• _Отрывок текста_
Мне вспоминается фраза молодого Ренана[92] о том, что смерть француза есть моральное событие, тогда как смерть казака (Ренан просто хочет сказать «русского») есть факт физического порядка. Это чудовищное национальное высокомерие имеет свои большие причины. Французская буржуазия уже оставила позади богатую историю в то время, когда другие народы еще коснели в полу-средневековом варварстве. Английская буржуазия еще ранее пролагала пути новой цивилизации. Отсюда презрительное отношение к остальному человечеству, как к историческому навозу. Своей классовой самоуверенностью, богатством своего опыта, разнообразием своих культурных завоеваний британская буржуазия духовно подавляла свой собственный рабочий класс, отравляя его психологией господствующей расы.
В устах Ренана фраза о французе и казаке являлась циническим выражением высокомерия действительно могущественного материально и духовно класса. Перелицовка той же фразы французским социалистом означала приниженность французского социализма, его идейную скудость, его чисто лакейскую зависимость от духовных объедков с барского стола буржуазии.

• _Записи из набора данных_

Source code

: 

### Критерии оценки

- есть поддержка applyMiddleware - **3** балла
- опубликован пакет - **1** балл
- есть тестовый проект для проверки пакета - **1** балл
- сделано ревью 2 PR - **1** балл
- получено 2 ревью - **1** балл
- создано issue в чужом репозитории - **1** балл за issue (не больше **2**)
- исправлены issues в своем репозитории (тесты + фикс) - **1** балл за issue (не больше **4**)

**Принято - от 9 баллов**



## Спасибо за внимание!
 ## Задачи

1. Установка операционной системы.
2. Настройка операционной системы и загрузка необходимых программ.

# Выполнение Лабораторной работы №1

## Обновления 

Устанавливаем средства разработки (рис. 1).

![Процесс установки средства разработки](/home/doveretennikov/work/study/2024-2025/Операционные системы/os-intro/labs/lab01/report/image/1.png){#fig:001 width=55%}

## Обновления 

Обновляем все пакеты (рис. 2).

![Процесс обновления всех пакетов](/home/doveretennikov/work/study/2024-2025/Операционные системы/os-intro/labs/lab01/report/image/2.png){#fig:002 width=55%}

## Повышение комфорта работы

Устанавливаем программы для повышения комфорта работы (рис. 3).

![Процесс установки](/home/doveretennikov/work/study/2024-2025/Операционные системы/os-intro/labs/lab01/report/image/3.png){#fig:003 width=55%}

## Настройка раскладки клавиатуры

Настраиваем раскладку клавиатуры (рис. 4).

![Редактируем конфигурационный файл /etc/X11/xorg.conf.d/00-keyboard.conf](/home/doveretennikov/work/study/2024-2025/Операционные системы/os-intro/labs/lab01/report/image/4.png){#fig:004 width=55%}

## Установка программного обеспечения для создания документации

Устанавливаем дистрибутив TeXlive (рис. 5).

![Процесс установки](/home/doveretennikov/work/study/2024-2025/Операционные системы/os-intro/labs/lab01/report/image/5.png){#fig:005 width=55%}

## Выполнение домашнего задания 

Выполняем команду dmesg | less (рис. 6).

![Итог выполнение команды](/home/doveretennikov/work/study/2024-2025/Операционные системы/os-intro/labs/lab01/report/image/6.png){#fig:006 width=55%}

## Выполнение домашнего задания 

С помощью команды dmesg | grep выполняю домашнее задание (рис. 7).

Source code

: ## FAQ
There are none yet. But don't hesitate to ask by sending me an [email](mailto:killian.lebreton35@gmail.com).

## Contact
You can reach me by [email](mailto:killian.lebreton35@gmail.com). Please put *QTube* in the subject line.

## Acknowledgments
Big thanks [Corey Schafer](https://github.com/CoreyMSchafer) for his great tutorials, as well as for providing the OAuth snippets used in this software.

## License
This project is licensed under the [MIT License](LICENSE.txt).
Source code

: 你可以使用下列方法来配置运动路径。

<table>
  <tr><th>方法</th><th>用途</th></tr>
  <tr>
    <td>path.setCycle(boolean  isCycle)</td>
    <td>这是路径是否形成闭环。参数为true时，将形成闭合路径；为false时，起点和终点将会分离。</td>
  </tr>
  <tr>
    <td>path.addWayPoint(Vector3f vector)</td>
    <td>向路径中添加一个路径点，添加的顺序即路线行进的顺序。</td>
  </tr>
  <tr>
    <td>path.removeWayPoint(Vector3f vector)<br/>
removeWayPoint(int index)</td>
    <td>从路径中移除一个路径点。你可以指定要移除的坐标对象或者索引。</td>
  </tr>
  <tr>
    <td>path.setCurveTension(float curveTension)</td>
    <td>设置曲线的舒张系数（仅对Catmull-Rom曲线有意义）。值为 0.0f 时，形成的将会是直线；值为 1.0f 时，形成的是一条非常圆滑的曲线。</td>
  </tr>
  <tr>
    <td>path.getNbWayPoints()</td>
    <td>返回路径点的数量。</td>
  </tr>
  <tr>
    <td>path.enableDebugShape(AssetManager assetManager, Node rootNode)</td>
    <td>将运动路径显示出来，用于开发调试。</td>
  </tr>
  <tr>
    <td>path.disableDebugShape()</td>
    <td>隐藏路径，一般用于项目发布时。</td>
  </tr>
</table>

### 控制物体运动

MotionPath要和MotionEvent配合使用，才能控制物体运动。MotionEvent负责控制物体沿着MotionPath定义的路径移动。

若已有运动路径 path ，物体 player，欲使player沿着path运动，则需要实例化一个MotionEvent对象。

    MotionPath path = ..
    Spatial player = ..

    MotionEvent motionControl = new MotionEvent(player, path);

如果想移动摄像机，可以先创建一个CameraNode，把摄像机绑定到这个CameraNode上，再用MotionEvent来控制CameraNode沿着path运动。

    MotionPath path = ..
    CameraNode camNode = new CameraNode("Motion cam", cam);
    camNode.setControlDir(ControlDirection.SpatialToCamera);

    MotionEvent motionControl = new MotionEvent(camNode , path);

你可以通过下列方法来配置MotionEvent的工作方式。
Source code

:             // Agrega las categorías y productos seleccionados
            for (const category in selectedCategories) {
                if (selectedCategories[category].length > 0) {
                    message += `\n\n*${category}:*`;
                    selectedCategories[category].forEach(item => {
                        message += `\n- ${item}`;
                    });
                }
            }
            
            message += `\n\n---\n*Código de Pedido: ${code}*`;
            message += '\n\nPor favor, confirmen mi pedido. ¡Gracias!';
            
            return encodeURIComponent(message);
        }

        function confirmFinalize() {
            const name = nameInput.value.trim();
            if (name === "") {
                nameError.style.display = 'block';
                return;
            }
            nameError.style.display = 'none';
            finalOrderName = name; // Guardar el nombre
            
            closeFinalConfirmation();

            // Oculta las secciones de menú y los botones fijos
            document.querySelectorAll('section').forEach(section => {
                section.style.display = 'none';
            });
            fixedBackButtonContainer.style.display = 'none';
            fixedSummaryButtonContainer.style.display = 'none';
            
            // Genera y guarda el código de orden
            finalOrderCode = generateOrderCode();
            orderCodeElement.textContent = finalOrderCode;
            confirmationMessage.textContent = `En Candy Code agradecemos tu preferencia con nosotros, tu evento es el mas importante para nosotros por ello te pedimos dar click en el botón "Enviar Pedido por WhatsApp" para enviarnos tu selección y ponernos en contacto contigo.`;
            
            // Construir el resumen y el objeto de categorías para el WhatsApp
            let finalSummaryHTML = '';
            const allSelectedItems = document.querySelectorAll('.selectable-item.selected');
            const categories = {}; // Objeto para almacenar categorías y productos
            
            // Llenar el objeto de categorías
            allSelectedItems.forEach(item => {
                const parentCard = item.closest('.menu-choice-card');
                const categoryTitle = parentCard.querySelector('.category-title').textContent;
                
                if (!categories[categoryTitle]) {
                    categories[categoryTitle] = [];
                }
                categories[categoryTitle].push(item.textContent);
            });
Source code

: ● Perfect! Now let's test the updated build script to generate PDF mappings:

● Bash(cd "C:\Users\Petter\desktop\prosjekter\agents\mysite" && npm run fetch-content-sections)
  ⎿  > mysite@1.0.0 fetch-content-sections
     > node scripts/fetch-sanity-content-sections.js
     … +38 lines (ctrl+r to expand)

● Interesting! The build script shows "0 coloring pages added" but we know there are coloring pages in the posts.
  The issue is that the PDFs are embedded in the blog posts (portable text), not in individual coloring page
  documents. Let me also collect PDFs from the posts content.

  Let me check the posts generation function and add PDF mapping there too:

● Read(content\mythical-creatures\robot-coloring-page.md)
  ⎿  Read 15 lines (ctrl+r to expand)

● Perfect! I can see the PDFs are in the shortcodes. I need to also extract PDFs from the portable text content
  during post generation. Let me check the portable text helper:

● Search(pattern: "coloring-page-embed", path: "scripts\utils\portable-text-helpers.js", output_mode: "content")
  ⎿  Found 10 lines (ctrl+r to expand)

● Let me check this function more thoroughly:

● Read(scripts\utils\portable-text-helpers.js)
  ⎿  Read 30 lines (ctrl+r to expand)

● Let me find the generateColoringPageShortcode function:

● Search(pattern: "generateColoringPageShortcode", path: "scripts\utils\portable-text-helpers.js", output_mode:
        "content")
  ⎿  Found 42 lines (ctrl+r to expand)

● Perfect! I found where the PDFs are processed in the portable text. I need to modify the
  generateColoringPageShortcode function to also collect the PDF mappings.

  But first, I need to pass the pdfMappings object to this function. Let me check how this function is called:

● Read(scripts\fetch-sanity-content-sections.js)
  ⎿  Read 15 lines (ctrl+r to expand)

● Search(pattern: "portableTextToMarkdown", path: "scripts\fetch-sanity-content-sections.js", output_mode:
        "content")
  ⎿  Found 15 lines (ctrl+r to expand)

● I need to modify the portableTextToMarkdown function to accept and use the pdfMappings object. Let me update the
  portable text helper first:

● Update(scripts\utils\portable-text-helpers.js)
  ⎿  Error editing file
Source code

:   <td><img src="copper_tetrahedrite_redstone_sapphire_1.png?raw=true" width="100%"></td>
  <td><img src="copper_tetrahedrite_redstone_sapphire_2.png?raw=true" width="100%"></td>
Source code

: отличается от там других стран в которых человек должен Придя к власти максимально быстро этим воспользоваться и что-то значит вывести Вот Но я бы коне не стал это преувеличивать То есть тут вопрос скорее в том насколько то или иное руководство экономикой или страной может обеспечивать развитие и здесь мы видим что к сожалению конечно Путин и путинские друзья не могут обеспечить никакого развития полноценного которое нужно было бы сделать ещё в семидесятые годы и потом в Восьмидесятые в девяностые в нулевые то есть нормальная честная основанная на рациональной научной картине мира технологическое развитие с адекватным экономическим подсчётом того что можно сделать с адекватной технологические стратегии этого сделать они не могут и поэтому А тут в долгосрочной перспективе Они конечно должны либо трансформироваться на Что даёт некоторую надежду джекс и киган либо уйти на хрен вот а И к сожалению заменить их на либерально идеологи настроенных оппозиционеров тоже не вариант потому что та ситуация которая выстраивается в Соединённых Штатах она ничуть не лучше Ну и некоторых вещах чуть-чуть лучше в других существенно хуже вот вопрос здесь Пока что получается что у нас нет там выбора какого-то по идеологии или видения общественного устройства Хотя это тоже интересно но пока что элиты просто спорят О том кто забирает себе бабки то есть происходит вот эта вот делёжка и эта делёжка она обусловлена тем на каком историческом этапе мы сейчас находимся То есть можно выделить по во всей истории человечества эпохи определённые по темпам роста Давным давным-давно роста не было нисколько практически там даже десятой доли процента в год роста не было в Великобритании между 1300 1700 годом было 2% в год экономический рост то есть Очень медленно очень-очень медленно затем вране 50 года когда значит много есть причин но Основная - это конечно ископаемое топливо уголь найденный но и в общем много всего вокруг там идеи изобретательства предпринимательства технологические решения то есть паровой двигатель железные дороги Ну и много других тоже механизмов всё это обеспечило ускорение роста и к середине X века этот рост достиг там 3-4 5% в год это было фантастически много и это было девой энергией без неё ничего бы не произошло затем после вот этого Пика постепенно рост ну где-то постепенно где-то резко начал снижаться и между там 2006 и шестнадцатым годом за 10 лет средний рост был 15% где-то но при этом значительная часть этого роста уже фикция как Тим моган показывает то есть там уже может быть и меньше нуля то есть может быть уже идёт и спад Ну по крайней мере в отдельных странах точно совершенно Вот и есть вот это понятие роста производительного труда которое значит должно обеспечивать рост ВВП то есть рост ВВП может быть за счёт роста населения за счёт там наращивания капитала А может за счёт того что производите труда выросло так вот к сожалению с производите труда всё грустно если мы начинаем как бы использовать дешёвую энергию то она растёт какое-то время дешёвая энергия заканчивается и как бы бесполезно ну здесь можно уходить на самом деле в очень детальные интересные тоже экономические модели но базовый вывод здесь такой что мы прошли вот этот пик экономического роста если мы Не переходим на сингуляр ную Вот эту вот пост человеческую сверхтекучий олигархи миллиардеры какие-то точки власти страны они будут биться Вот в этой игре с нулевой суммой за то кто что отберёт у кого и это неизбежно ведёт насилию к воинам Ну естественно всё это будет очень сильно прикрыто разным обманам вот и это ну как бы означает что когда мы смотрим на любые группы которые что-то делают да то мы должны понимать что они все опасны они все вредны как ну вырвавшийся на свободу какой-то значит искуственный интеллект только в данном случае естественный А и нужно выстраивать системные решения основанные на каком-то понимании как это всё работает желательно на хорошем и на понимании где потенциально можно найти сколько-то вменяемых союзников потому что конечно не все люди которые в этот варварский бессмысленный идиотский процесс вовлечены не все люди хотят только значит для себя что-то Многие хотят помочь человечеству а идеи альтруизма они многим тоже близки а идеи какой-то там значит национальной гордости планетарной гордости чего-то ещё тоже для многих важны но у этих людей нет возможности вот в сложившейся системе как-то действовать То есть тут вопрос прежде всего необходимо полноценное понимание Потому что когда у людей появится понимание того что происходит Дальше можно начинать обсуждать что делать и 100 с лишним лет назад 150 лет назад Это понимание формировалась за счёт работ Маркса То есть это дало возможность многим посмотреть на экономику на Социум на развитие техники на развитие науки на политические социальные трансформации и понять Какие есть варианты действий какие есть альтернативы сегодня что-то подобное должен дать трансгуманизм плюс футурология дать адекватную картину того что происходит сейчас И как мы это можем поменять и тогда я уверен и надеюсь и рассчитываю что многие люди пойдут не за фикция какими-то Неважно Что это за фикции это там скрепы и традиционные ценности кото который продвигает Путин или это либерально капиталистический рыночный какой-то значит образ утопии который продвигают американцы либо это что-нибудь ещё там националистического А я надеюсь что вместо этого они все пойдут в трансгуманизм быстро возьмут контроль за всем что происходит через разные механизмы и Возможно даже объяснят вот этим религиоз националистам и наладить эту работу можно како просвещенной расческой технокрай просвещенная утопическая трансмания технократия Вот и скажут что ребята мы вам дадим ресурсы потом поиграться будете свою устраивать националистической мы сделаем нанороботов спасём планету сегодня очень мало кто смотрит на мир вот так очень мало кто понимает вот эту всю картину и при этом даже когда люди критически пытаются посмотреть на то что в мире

• _Задания для выполнения_
**a.** Чья смерть, по словам молодого Ренана в отрывке о Ренане, есть моральное событие?
**b.** Продолжите отрывок о Ренане с того места, где он заканчивается.

• _Письменные ответы_
**a.** Смерть француза.

**b.**
Если Палеолог, смягченно повторяя Ренана, говорит, что смерть француза представляет несравненно большую утрату для культуры, чем смерть русского, то тот же Палеолог говорит или, по крайней мере, подразумевает, что гибель на войне французского биржевика, миллионера, профессора, адвоката, дипломата, журналиста представляет несравненно большую утрату для культуры, чем смерть французского токаря, текстильщика, шофера или крестьянина. Одно неизбежно вытекает из другого. Национальный аристократизм в корне противоречит социализму – не в том уравнительно-водянистом христианском смысле, что все нации, все люди равноценны на весах культуры, а в том смысле, что национальный аристократизм, неразрывно связанный с буржуазным консерватизмом, целиком и полностью направляется против революционного переворота, который один только и способен создать условия для более высокой человеческой культуры. Национальный аристократизм рассматривает культурную ценность человека под углом зрения накопленного прошлого. Социализм рассматривает культурную ценность людей под углом зрения будущего. Нет никакого сомнения в том, что французский дипломат Палеолог излучает из себя больше поглощенных им культурных благ, чем тамбовский крестьянин. Но нет, с другой стороны, никакого сомнения в том, что тамбовский крестьянин, прогнавший дубиной помещиков и дипломатов, заложил основы для новой, более высокой культуры. Французский рабочий и французский крестьянин, благодаря своей высшей культурности, выполнят эту работу лучше и пойдут вперед быстрее.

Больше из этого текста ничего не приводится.